== Requirement ==
With the images removed, return every line below exactly as it reads.

== Collected data ==
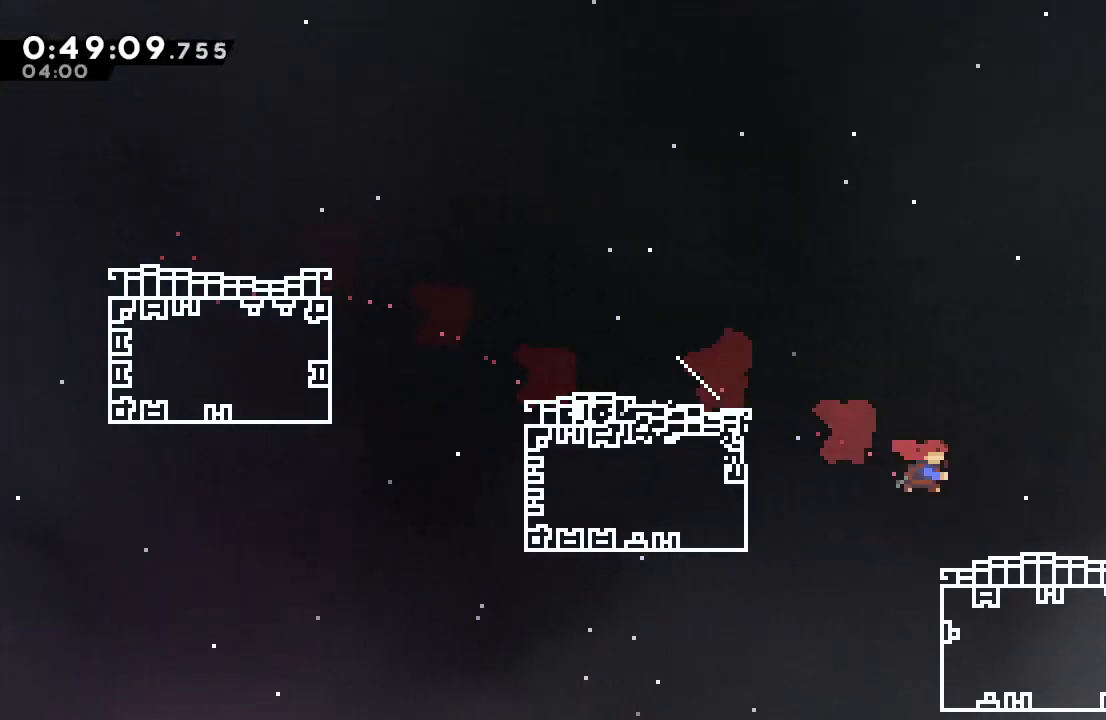
{"buttons": ["DPAD_DOWN", "DPAD_RIGHT"], "left_stick": "center", "right_stick": "center", "events": [[117, "CIRCLE", "down"], [200, "L1", "down"], [233, "CIRCLE", "up"], [283, "L1", "up"]]}
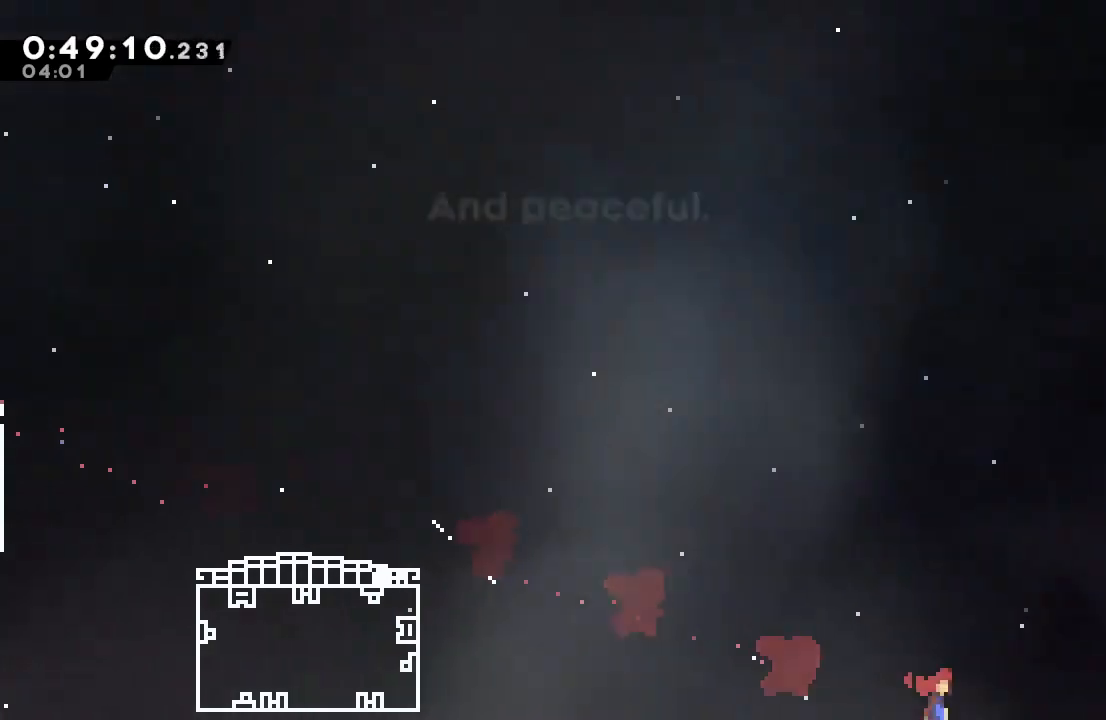
{"buttons": ["DPAD_DOWN", "DPAD_RIGHT"], "left_stick": "center", "right_stick": "center", "events": []}
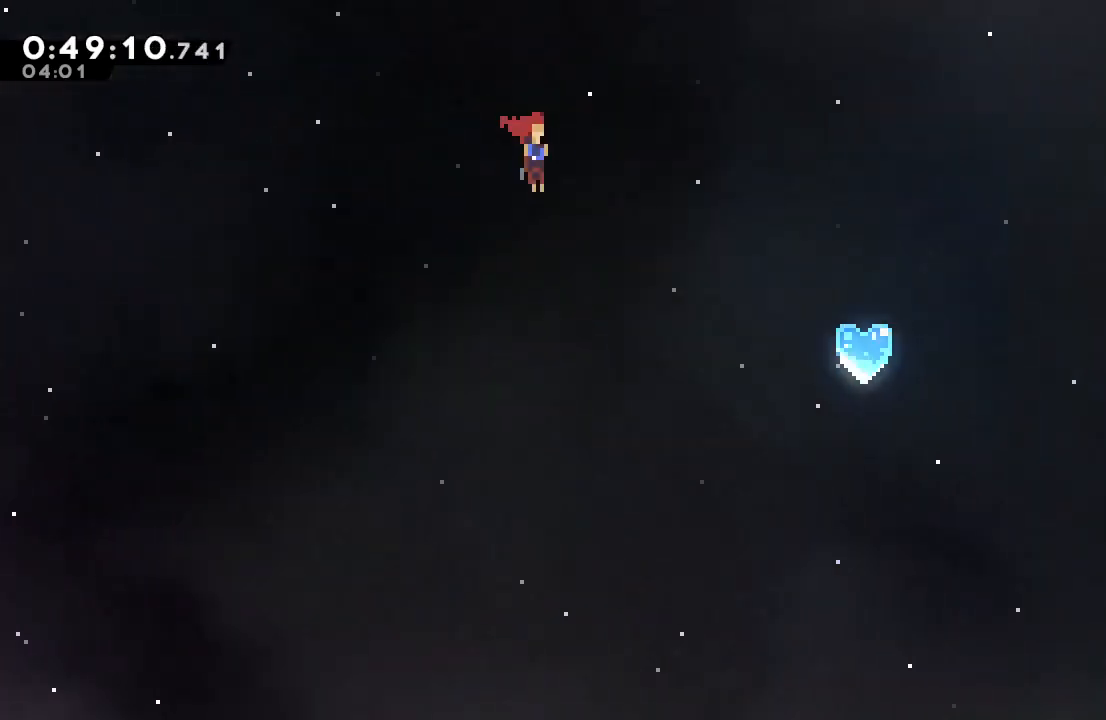
{"buttons": ["DPAD_DOWN", "DPAD_RIGHT"], "left_stick": "center", "right_stick": "center", "events": [[150, "CROSS", "down"], [283, "CROSS", "up"]]}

== Expected answer ==
{"buttons": ["DPAD_DOWN", "DPAD_RIGHT"], "left_stick": "center", "right_stick": "center", "events": [[117, "CIRCLE", "down"], [200, "L1", "down"], [233, "CIRCLE", "up"], [283, "L1", "up"]]}
{"buttons": ["DPAD_DOWN", "DPAD_RIGHT"], "left_stick": "center", "right_stick": "center", "events": []}
{"buttons": ["DPAD_DOWN", "DPAD_RIGHT"], "left_stick": "center", "right_stick": "center", "events": [[150, "CROSS", "down"], [283, "CROSS", "up"]]}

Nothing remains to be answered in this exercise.